Security experts say the virus is street-smart because it has a striking resemblance to the name Android.
The agency said upon installation of this malicious application, a remote attacker could "completely compromise the affected Android-based smartphone and could control it remotely".
The virus can perform a number of malicious activities.
"It can change the command and control server, delete call logs, open web pages, dial any number, record calls and audio, SMS interception, upload images and video to remote location and open an application," the advisory said, categorising the virus as an "attack toolkit".
It said the malware infected "is controlled by the attacker through Dendroid Toolkit. Dendroid is a HTTP RAT, having a sophisticated PHP administration panel and an application APK binder package."

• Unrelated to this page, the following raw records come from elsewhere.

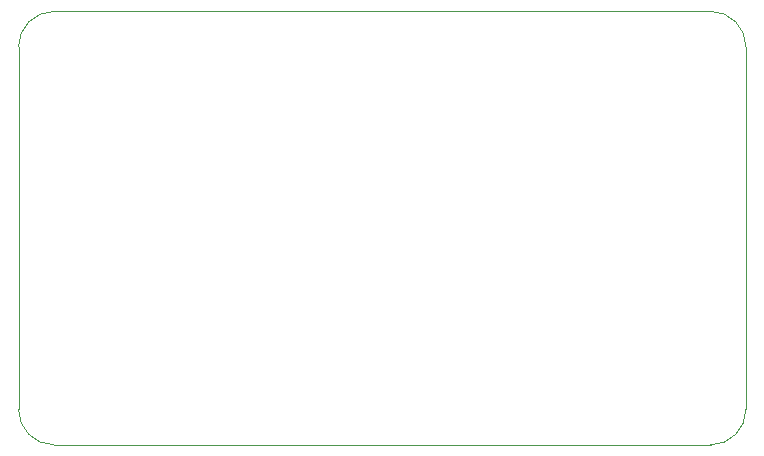
<source format=gbr>
%TF.GenerationSoftware,KiCad,Pcbnew,8.0.3*%
%TF.CreationDate,2024-07-17T12:48:19+09:00*%
%TF.ProjectId,DCDC_24to12,44434443-5f32-4347-946f-31322e6b6963,rev?*%
%TF.SameCoordinates,Original*%
%TF.FileFunction,Profile,NP*%
%FSLAX46Y46*%
G04 Gerber Fmt 4.6, Leading zero omitted, Abs format (unit mm)*
G04 Created by KiCad (PCBNEW 8.0.3) date 2024-07-17 12:48:19*
%MOMM*%
%LPD*%
G01*
G04 APERTURE LIST*
%TA.AperFunction,Profile*%
%ADD10C,0.050000*%
%TD*%
G04 APERTURE END LIST*
D10*
X74374000Y-75946000D02*
G75*
G02*
X71374000Y-72946000I0J3000000D01*
G01*
X132969000Y-72946000D02*
G75*
G02*
X129969000Y-75946000I-3000000J0D01*
G01*
X129969000Y-75946000D02*
X74374000Y-75946000D01*
X71374000Y-72946000D02*
X71374000Y-42243000D01*
X129969000Y-39243000D02*
G75*
G02*
X132969000Y-42243000I0J-3000000D01*
G01*
X71374000Y-42243000D02*
G75*
G02*
X74374000Y-39243000I3000000J0D01*
G01*
X74374000Y-39243000D02*
X129969000Y-39243000D01*
X132969000Y-42243000D02*
X132969000Y-72946000D01*
M02*

</source>
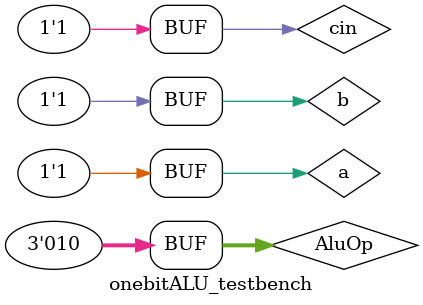
<source format=v>
`define DELAY 20

module onebitALU_testbench();


reg a, b, cin;
reg [2:0] AluOp;
wire cout, R;

onebitALU myAlu(a, b, AluOp, cin, R, cout);


initial begin

a = 1'b0; b = 1'b0; cin = 1'b1;
AluOp[0] = 1'b0; AluOp[1] = 1'b1;
AluOp[2] = 1'b0;
#`DELAY;

a = 1'b0; b = 1'b1; cin = 1'b0;
AluOp[0] = 1'b0; AluOp[1] = 1'b1;
AluOp[2] = 1'b0;
#`DELAY;


a = 1'b1; b = 1'b0; cin = 1'b1;
AluOp[0] = 1'b0; AluOp[1] = 1'b1;
AluOp[2] = 1'b0;
#`DELAY;


a = 1'b1; b = 1'b1; cin = 1'b0;
AluOp[0] = 1'b0; AluOp[1] = 1'b1;
AluOp[2] = 1'b0;
#`DELAY;


a = 1'b1; b = 1'b1; cin = 1'b1;
AluOp[0] = 1'b0; AluOp[1] = 1'b1;
AluOp[2] = 1'b0;
#`DELAY;

end


initial begin
	$monitor("time = %2d, a =%1b, b=%1b, cin =%1b, Op0=%1b,, Op1=%1b, Op2=%1b cout=%1b,  R=%1b ", $time, a, b, cin, AluOp[0], AluOp[1], AluOp[2], cout, R);
end

endmodule
</source>
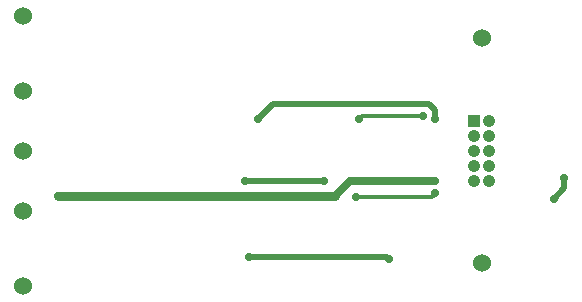
<source format=gbl>
G04 Layer_Physical_Order=2*
G04 Layer_Color=16711680*
%FSLAX25Y25*%
%MOIN*%
G70*
G01*
G75*
%ADD19C,0.02000*%
%ADD20C,0.01200*%
%ADD23C,0.02500*%
%ADD24C,0.04134*%
%ADD25R,0.03937X0.03937*%
%ADD26C,0.06000*%
%ADD27C,0.02800*%
%ADD28C,0.03000*%
D19*
X289500Y345000D02*
X316000D01*
X294000Y365500D02*
X299000Y370500D01*
X351000D01*
X353000Y368500D01*
Y365500D02*
Y368500D01*
X396000Y342500D02*
Y346000D01*
X392500Y339000D02*
X396000Y342500D01*
X337000Y319500D02*
X337500Y319000D01*
X291000Y319500D02*
X337000D01*
D20*
X327500Y365500D02*
X328500Y366500D01*
X326500Y339500D02*
X352000D01*
X353000Y341000D02*
X353500D01*
X328500Y366500D02*
X349000D01*
X352000Y339500D02*
X353500Y341000D01*
D23*
X345000Y345000D02*
X353000D01*
X327000D02*
X345000D01*
X319500Y340000D02*
X324500Y345000D01*
X327000D01*
D24*
X371000D02*
D03*
X366000D02*
D03*
X371000Y350000D02*
D03*
X366000D02*
D03*
X371000Y355000D02*
D03*
X366000D02*
D03*
X371000Y360000D02*
D03*
X366000D02*
D03*
X371000Y365000D02*
D03*
D25*
X366000D02*
D03*
D26*
X215500Y310000D02*
D03*
Y375000D02*
D03*
Y335000D02*
D03*
Y400000D02*
D03*
X368500Y317500D02*
D03*
Y392500D02*
D03*
X215500Y355000D02*
D03*
D27*
X227050Y340000D02*
D03*
X337500Y319000D02*
D03*
X327500Y365500D02*
D03*
X294000D02*
D03*
X327000Y345000D02*
D03*
X316000D02*
D03*
X326500Y339500D02*
D03*
X345000Y345000D02*
D03*
X353000Y341000D02*
D03*
Y345000D02*
D03*
X349000Y366500D02*
D03*
X353000Y365500D02*
D03*
X392500Y339000D02*
D03*
X289500Y345000D02*
D03*
X396000Y346000D02*
D03*
X291000Y319500D02*
D03*
D28*
X227050Y340000D02*
X319500D01*
M02*

</source>
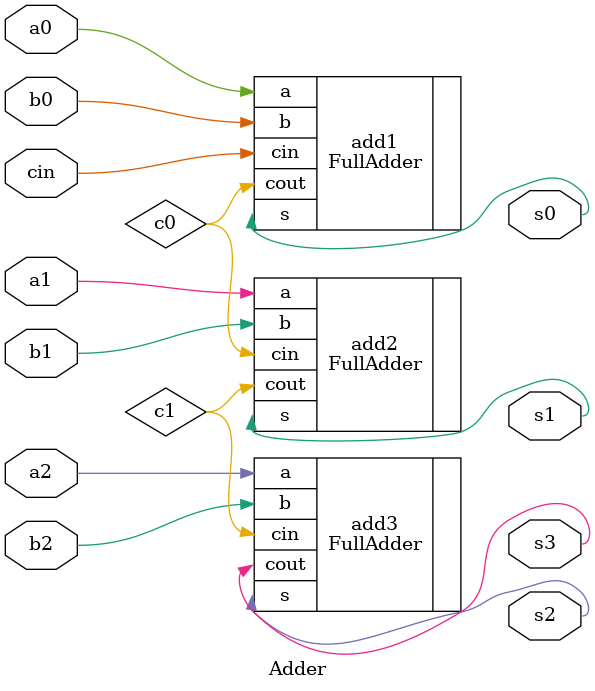
<source format=v>
`timescale 1ns / 1ps

module Adder(
    input a0,
    input b0,
    input a1,
    input b1,
    input a2,
    input b2,
    input cin,
    output s0,
    output s1,
    output s2,
    output s3
    );
    wire c0, c1;
    
    FullAdder add1 (.a(a0), .b(b0), .cin(cin), .s(s0), .cout(c0));
    FullAdder add2 (.a(a1), .b(b1), .cin(c0), .s(s1), .cout(c1));
    FullAdder add3 (.a(a2), .b(b2), .cin(c1), .s(s2), .cout(s3));
    
endmodule

</source>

The agency has suggested some countermeasures to thwart the ill-attempts of the latest virus including keeping a check on the overall usage and any unsatisfactory rise in the user's mobilephone bill.
"Do not download and install applications from untrusted sources, install applications downloaded from reputed application market only, run a full system scan on device with mobile security solution or mobile antivirus solution, check for the permissions required by an application before installing,.
"Exercise caution while visiting trusted/untrusted sites for clicking links, install Android updates and patches as and when available from Android device vendors, users are advised to use device encryption or encrypting external SD card feature available with most of the Android OS," the agency said.